Required work
Which lines of the records hold the string "null"? Report only how many of them there are.

Data under study

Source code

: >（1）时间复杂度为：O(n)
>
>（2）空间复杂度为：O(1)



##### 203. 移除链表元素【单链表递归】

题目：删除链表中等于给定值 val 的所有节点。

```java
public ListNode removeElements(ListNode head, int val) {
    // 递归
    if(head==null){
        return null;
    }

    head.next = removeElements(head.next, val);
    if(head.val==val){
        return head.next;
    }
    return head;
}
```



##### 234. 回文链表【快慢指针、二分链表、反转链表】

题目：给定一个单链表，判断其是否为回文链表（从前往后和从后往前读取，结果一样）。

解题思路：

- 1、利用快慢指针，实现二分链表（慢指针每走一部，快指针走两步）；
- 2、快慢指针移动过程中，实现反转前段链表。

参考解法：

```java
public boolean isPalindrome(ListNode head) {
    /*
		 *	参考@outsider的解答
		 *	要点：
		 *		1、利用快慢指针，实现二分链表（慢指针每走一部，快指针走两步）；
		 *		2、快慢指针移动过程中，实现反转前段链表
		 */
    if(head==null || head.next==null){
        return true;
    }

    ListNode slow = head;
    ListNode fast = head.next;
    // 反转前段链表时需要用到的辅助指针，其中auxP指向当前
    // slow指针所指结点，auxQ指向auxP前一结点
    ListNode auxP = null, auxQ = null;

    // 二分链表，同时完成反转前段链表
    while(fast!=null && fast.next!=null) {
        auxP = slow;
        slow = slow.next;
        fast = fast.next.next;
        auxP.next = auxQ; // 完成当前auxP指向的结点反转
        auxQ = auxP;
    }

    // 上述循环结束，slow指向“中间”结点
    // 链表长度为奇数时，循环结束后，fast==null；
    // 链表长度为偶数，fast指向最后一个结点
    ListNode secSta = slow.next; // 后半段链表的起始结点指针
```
* * *
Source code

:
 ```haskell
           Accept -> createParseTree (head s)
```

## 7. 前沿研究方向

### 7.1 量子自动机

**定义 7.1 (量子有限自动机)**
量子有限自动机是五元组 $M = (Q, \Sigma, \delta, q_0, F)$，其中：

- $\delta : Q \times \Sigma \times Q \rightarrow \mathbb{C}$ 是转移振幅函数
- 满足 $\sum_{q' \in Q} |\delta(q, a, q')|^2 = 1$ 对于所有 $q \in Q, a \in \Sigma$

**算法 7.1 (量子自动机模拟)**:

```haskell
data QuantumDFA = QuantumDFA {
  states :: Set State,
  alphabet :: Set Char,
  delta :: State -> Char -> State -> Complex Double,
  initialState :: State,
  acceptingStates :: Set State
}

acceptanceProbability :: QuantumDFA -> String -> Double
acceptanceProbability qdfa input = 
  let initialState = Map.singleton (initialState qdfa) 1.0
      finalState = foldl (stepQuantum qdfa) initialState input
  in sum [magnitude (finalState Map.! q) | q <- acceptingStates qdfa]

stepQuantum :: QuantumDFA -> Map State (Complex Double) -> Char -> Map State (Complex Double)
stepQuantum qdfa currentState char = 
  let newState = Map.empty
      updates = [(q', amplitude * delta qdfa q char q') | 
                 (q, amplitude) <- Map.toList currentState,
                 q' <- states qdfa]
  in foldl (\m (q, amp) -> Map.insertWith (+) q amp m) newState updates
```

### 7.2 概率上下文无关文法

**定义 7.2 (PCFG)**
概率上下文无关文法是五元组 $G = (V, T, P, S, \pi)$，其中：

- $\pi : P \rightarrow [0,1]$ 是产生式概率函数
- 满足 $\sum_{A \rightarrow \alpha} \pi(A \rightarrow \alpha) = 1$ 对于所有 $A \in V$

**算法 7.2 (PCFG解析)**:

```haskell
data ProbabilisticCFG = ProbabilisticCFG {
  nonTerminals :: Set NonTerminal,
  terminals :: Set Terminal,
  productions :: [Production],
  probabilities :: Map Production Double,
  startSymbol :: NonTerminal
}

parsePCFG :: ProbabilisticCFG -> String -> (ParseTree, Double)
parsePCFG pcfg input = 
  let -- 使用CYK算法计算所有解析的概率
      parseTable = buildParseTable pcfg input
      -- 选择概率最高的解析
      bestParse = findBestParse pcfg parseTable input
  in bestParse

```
---
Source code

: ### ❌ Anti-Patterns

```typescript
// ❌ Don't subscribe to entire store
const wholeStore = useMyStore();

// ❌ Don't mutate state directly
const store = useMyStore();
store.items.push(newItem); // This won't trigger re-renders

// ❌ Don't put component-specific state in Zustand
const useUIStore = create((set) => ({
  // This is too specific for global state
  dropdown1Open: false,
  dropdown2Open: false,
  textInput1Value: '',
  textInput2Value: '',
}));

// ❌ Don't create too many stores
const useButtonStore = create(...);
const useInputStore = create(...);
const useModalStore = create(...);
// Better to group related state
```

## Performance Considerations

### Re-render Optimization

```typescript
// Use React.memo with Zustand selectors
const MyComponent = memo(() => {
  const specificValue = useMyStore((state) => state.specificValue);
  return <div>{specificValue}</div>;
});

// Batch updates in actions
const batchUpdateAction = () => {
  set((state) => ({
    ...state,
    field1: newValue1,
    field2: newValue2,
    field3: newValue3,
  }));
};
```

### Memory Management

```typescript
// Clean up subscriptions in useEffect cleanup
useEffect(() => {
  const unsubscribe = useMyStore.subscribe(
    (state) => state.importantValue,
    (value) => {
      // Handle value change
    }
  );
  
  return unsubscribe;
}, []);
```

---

Reply to the exercise
6